→ **TASK INSTRUCTIONS**
Answer from the passage on the normal distribution in R:
1. What value does the R output print for dnorm(x = 0, mean = 0, sd = 1)?
2. What label text does the first plot place at x = 0, y = 0.15?
3. What mu value is set for y_set4?

→ **SELECTED PASSAGE**

● ● ● ● ● ● ●

95% CI: Try to confirm that the probability of x locating between \(\pm\) 2SD is around 95%.

R code
x = seq(-5, 5, .01)
y = dnorm(x)
x_pm2sd = c(-2, seq(-2, 2, .01), 2)
y_pm2sd = c(0, dnorm(seq(-2, 2, .01)), 0)
data.frame(x, y) |> 
  ggplot() +
  aes(x = x, y = y) +
  geom_polygon(fill = "grey", alpha = .5) +
  geom_polygon(aes(x = x_pm2sd, y = y_pm2sd), data = data.frame(x_pm2sd, y_pm2sd), fill = "tomato", alpha = .8) +
  scale_x_continuous(breaks = seq(-5, 5, .5)) +
  geom_label(x = 0, y = 0.15, label = "~ 95%") +
  labs(y = "Probability of X = x") +
  theme_classic()

Univariate Normal Distribution in R: dnorm

For example, dnrom(x = 0, mean = 0, sd = 1) will calculate the density probability of x = 1 in a standard normal distribution.

So, \(\mu_x = 0\), \(x = 0\), and \(\sigma_x = 1\):

\[ f(x = 0) = \frac1{\sqrt{2\pi\sigma^2_x}}\exp(-\frac{(x-\mu_x)^2}{2\sigma^2_x}) = \frac{1}{\sqrt{2\pi}} \approx 0.398 \]

dnorm(x = 0, mean = 0, sd = 1)
[1] 0.3989423
Code
x <- seq(-5, 5, .1)

params <- list(
  y_set1 = c(mu =  0, sigma2 = 0.2),
  y_set2 = c(mu =  0, sigma2 = 1.0),
  y_set3 = c(mu =  0, sigma2 = 5.0),
  y_set4 = c(mu = -2, sigma2 = 0.5)
)

y <- sapply(params, function(param) dnorm(x, mean = param['mu'], sd = param['sigma2']))

dt <- cbind(x, y) |> 
  as.data.frame() |> 
  pivot_longer(starts_with("y_"))

ggplot(dt) +
  geom_path(aes(x = x, y = value, color = name, group = name), linewidth = 1.3) +
  scale_color_manual(values = 1:4,
                     name = "",
                     labels = c('y_set1' = expression(mu*"=0, "*sigma^2*"=.02"),
                                'y_set2' = expression(mu*"=0, "*sigma^2*"=1.0"),
                                'y_set3' = expression(mu*"=0, "*sigma^2*"=5.0"),
                                'y_set4' = expression(mu*"=-2, "*sigma^2*"=0.5"))
                     ) +
  theme_bw() +
  theme(legend.position = "top", text = element_text(size = 13))

● ● ● ● ● ● ●

→ **GIVEN INFORMATION**
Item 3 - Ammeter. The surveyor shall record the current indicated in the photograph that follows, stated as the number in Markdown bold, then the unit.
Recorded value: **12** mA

● ● ● ● ● ● ●

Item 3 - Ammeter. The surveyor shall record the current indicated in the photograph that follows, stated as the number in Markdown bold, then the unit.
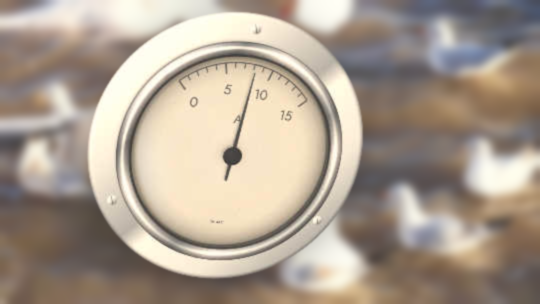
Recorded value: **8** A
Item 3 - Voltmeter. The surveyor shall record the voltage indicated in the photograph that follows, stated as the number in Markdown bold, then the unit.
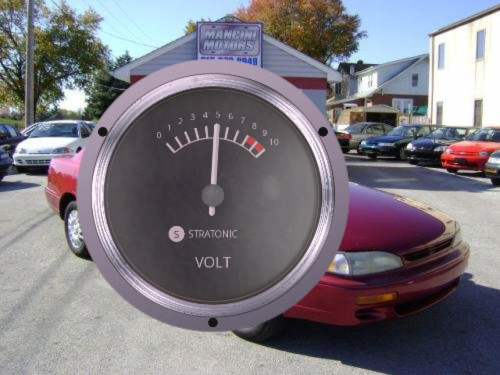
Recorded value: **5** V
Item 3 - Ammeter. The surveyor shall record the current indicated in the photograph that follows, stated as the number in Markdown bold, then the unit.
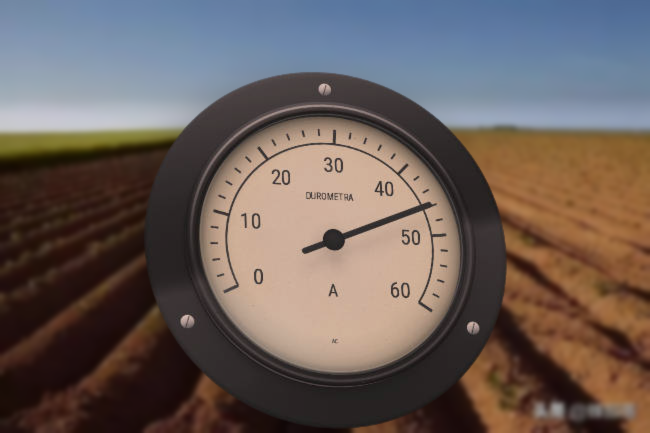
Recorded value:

● ● ● ● ● ● ●

→ **THE COMPLETED TASK**
1. 0.3989423
2. "~ 95%"
3. -2